[WORKING DATA]

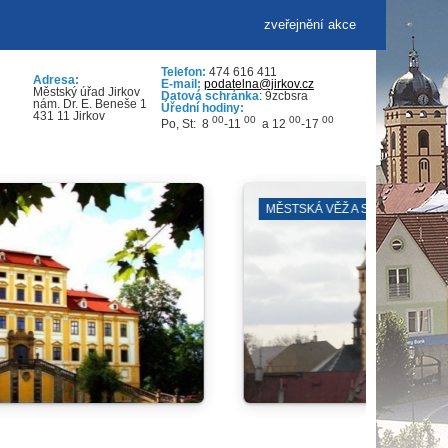
zveřejnění akce
Telefon:
474 616 411
Adresa:
E-mail:
podatelna@jirkov.cz
Městský úřad Jirkov
Datová schránka
: 9zcbsra
nám. Dr. E. Beneše 1
Úřední hodiny:
431 11 Jirkov
00
00
00
00
Po, St: 8
-11
a 12
-17
DDM PARAPLÍČKO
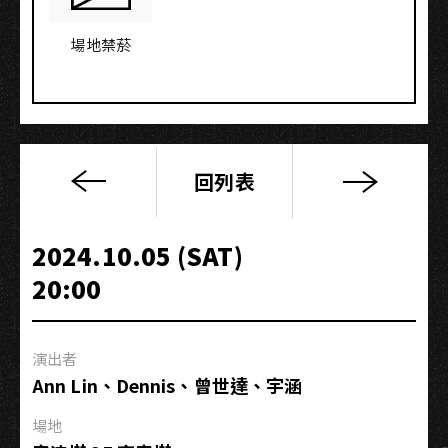
場地禁菸
回列表
愛
的
狂
2024.10.05 (SAT)
喜、
20:00
歡
愉
與
演出者
哀
Ann Lin、Dennis、曾世達、宇涵
傷
｜
場地
Fuyuko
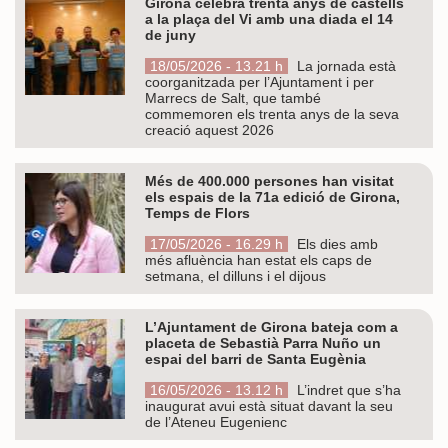
Girona celebra trenta anys de castells
a la plaça del Vi amb una diada el 14
de juny
18/05/2026 - 13.21 h
La jornada està
coorganitzada per l’Ajuntament i per
Marrecs de Salt, que també
commemoren els trenta anys de la seva
creació aquest 2026
Més de 400.000 persones han visitat
els espais de la 71a edició de Girona,
Temps de Flors
17/05/2026 - 16.29 h
Els dies amb
més afluència han estat els caps de
setmana, el dilluns i el dijous
L’Ajuntament de Girona bateja com a
placeta de Sebastià Parra Nuño un
espai del barri de Santa Eugènia
16/05/2026 - 13.12 h
L’indret que s’ha
inaugurat avui està situat davant la seu
de l’Ateneu Eugenienc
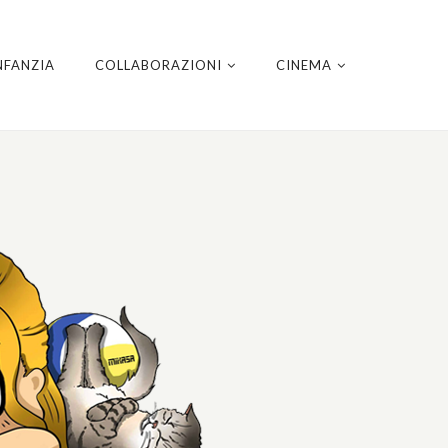
NFANZIA
COLLABORAZIONI
CINEMA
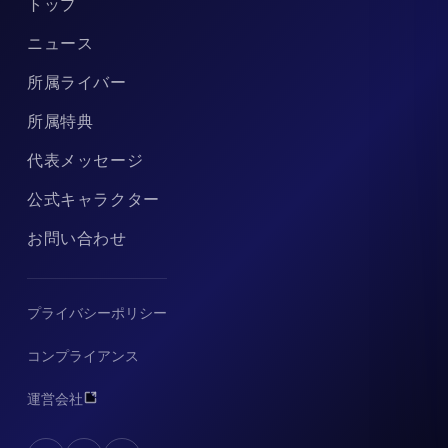
トップ
ニュース
所属ライバー
所属特典
代表メッセージ
公式キャラクター
お問い合わせ
プライバシーポリシー
コンプライアンス
運営会社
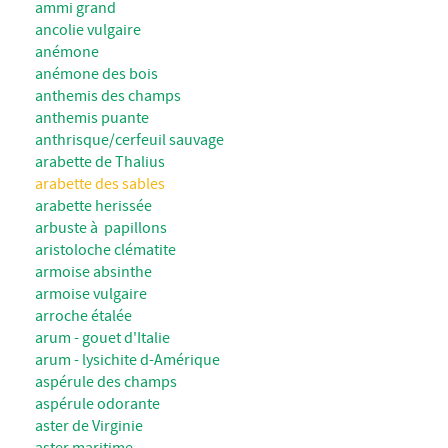
ammi grand
ancolie vulgaire
anémone
anémone des bois
anthemis des champs
anthemis puante
anthrisque/cerfeuil sauvage
arabette de Thalius
arabette des sables
arabette herissée
arbuste à papillons
aristoloche clématite
armoise absinthe
armoise vulgaire
arroche étalée
arum - gouet d'Italie
arum - lysichite d-Amérique
aspérule des champs
aspérule odorante
aster de Virginie
aster maritime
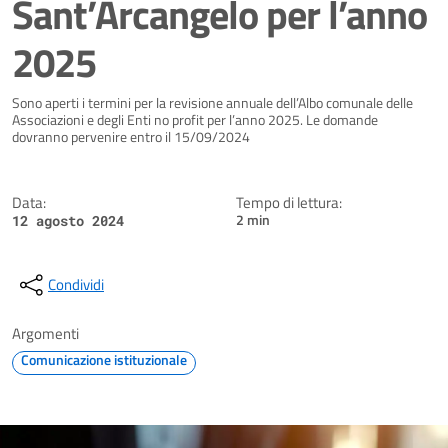
Sant’Arcangelo per l’anno
2025
Dettagli della notizia
Sono aperti i termini per la revisione annuale dell’Albo comunale delle
Associazioni e degli Enti no profit per l’anno 2025. Le domande
dovranno pervenire entro il 15/09/2024
Data:
Tempo di lettura:
2 min
12 agosto 2024
Condividi
Argomenti
Comunicazione istituzionale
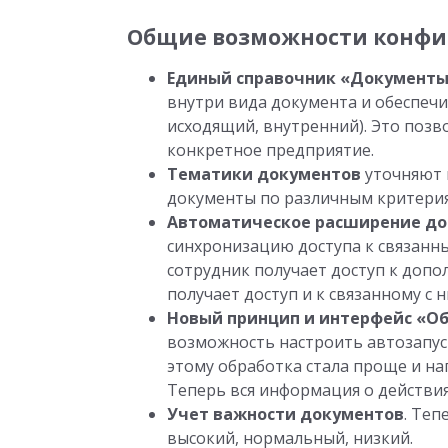
Общие возможности конфи
Единый справочник «Документы
внутри вида документа и обеспеч
исходящий, внутренний). Это позв
конкретное предприятие.
Тематики документов
уточняют 
документы по различным критери
Автоматическое расширение до
синхронизацию доступа к связанн
сотрудник получает доступ к доп
получает доступ и к связанному с
Новый принцип и интерфейс «О
возможность настроить автозапуск
этому обработка стала проще и наг
Теперь вся информация о действия
Учет важности документов
. Те
высокий, нормальный, низкий.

[WORK REQUEST] Respond with the exact lines above running from the one containing "a la plaça del Vi amb una diada el 14" to the one containing "сотрудник получает доступ к доп", both ends kept and no pictures included.

[SOLUTION TO THE EXERCISE]
a la plaça del Vi amb una diada el 14
de juny
18/05/2026 - 13.21 h
La jornada està
coorganitzada per l’Ajuntament i per
Marrecs de Salt, que també
commemoren els trenta anys de la seva
creació aquest 2026
Més de 400.000 persones han visitat
els espais de la 71a edició de Girona,
Temps de Flors
17/05/2026 - 16.29 h
Els dies amb
més afluència han estat els caps de
setmana, el dilluns i el dijous
L’Ajuntament de Girona bateja com a
placeta de Sebastià Parra Nuño un
espai del barri de Santa Eugènia
16/05/2026 - 13.12 h
L’indret que s’ha
inaugurat avui està situat davant la seu
de l’Ateneu Eugenienc
NFANZIA
COLLABORAZIONI
CINEMA
トップ
ニュース
所属ライバー
所属特典
代表メッセージ
公式キャラクター
お問い合わせ
プライバシーポリシー
コンプライアンス
運営会社
ammi grand
ancolie vulgaire
anémone
anémone des bois
anthemis des champs
anthemis puante
anthrisque/cerfeuil sauvage
arabette de Thalius
arabette des sables
arabette herissée
arbuste à papillons
aristoloche clématite
armoise absinthe
armoise vulgaire
arroche étalée
arum - gouet d'Italie
arum - lysichite d-Amérique
aspérule des champs
aspérule odorante
aster de Virginie
aster maritime
Sant’Arcangelo per l’anno
2025
Dettagli della notizia
Sono aperti i termini per la revisione annuale dell’Albo comunale delle
Associazioni e degli Enti no profit per l’anno 2025. Le domande
dovranno pervenire entro il 15/09/2024
Data:
Tempo di lettura:
2 min
12 agosto 2024
Condividi
Argomenti
Comunicazione istituzionale
Общие возможности конфи
Единый справочник «Документы
внутри вида документа и обеспеч
исходящий, внутренний). Это позв
конкретное предприятие.
Тематики документов
уточняют 
документы по различным критери
Автоматическое расширение до
синхронизацию доступа к связанн
сотрудник получает доступ к доп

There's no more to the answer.